Records to process:
· · · ·

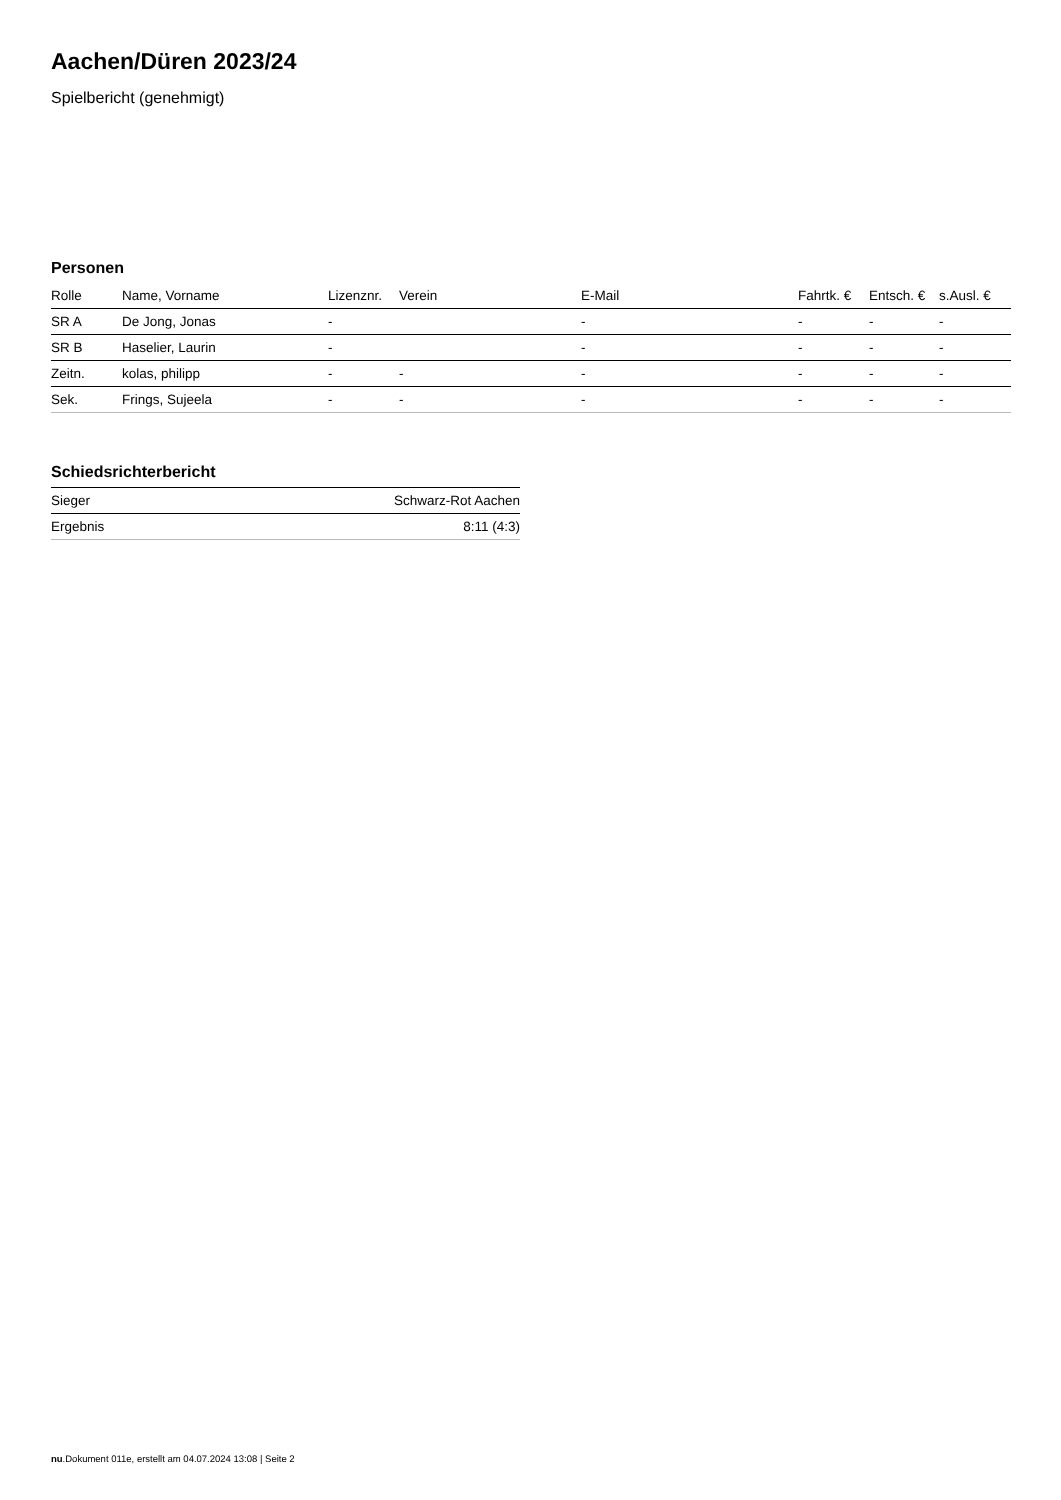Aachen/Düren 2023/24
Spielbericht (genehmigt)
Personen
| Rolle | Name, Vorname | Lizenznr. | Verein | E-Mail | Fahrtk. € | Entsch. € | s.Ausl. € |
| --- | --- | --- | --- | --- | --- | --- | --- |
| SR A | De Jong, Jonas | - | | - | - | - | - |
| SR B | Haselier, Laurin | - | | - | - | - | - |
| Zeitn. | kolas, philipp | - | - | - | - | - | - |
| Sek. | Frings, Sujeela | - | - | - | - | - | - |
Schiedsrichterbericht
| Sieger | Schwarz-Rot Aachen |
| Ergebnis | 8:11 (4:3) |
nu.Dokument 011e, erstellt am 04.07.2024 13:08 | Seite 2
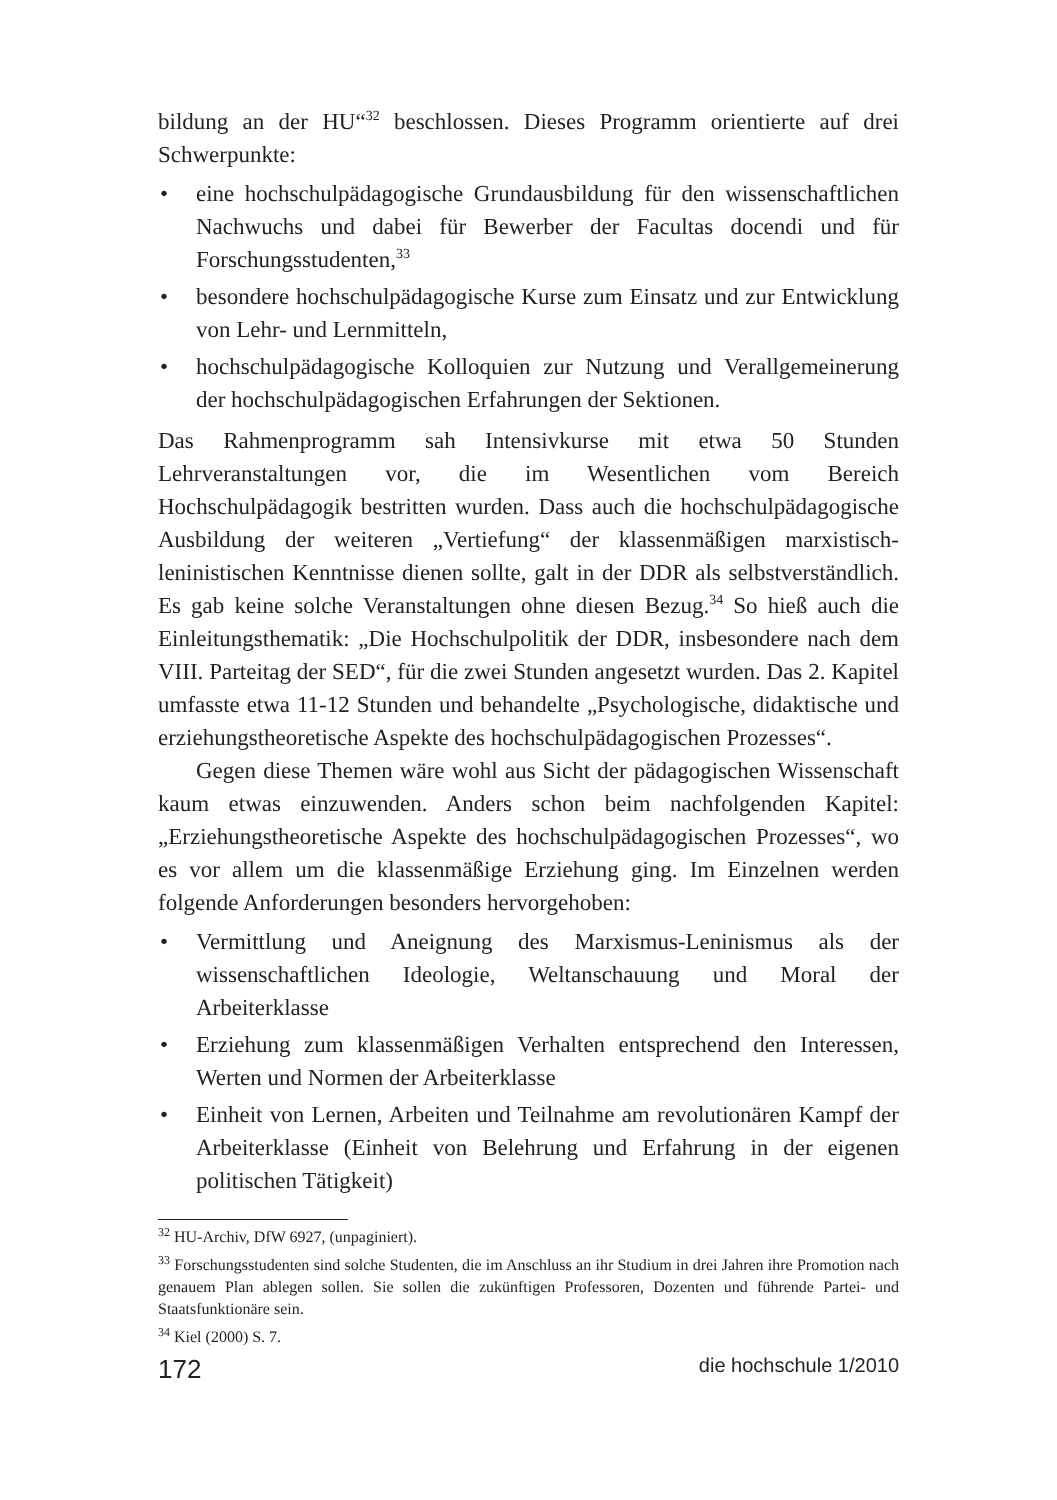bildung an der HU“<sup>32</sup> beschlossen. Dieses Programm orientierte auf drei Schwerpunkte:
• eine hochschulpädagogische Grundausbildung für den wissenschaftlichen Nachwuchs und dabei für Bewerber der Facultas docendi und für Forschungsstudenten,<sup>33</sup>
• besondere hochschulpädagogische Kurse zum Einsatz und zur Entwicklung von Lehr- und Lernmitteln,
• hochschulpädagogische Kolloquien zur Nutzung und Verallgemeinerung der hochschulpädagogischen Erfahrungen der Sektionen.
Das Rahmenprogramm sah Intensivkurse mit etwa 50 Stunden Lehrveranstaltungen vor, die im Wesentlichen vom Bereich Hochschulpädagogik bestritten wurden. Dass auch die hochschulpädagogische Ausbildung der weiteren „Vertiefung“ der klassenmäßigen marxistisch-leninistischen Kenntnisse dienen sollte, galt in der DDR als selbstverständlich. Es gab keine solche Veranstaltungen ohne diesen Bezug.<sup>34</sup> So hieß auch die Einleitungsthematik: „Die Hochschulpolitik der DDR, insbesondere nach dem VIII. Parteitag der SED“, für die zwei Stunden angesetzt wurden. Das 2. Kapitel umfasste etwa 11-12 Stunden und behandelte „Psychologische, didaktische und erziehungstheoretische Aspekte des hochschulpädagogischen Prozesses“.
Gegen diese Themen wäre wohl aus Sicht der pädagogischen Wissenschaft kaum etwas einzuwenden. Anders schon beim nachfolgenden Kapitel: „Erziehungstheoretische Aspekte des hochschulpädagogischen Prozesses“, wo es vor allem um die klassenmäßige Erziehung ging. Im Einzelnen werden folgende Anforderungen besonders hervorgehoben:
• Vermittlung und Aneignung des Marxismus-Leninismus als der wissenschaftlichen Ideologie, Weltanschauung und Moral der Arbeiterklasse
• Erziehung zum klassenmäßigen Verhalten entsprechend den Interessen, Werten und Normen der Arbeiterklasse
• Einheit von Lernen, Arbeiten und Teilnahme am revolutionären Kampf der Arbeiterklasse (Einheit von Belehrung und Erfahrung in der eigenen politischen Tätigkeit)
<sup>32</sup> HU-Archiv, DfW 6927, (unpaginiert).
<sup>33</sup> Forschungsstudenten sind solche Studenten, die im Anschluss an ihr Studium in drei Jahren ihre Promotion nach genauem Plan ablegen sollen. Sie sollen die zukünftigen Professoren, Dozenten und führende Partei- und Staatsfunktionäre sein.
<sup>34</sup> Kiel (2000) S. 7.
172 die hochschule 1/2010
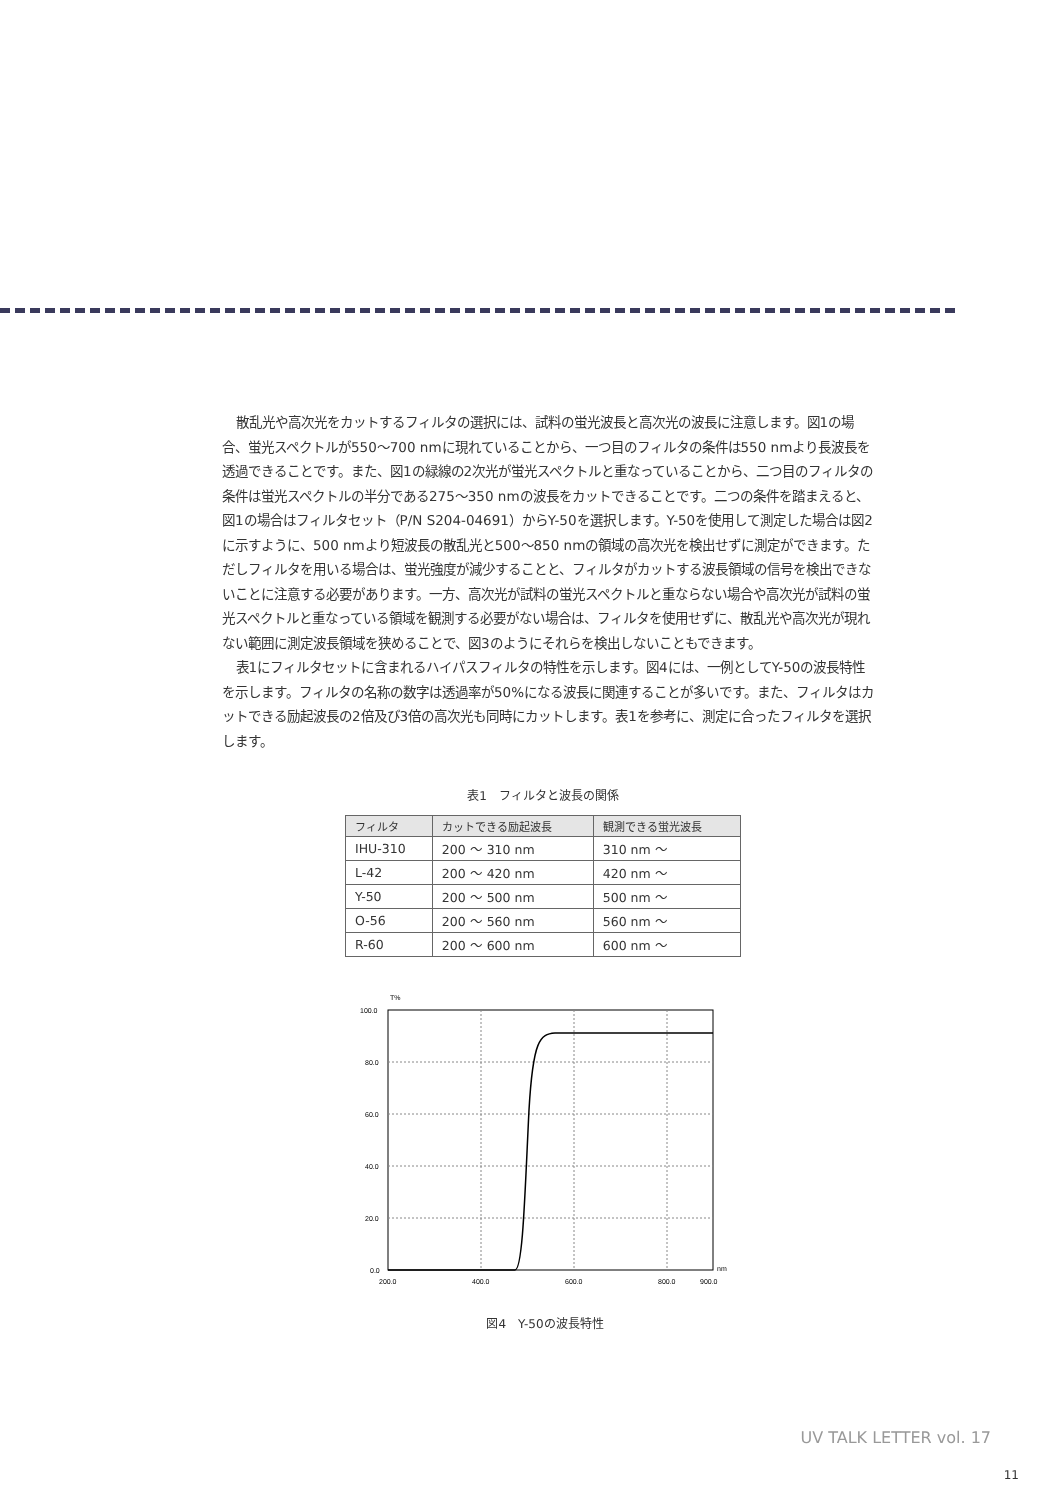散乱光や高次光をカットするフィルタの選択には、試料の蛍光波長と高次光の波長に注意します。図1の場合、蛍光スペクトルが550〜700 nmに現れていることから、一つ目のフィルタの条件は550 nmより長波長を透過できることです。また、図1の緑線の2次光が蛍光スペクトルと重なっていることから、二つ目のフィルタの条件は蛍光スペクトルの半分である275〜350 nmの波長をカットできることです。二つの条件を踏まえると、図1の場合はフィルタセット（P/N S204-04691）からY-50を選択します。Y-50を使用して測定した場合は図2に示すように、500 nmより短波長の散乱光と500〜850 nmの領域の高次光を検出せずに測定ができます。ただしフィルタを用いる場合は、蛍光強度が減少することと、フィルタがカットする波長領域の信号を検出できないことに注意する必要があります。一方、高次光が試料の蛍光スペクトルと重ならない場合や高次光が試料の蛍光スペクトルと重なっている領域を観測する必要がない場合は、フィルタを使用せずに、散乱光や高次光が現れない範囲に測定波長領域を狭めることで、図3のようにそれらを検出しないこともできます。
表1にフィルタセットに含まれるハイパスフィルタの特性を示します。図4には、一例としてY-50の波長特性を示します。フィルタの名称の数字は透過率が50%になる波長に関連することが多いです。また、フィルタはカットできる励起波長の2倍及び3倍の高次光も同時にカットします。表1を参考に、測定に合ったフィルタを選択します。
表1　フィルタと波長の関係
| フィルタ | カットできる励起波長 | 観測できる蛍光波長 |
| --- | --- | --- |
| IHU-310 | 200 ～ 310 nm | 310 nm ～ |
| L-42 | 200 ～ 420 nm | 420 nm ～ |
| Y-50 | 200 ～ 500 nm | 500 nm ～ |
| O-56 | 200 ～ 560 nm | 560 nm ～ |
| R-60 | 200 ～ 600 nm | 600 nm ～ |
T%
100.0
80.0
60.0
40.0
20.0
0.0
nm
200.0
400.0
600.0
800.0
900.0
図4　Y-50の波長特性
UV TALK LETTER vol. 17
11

· · · ·

Exercise instructions:
Check the lines above and copy each one that includes "wissenschaftlichen".

Exercise output:
• eine hochschulpädagogische Grundausbildung für den wissenschaftlichen Nachwuchs und dabei für Bewerber der Facultas docendi und für Forschungsstudenten,<sup>33</sup>
• Vermittlung und Aneignung des Marxismus-Leninismus als der wissenschaftlichen Ideologie, Weltanschauung und Moral der Arbeiterklasse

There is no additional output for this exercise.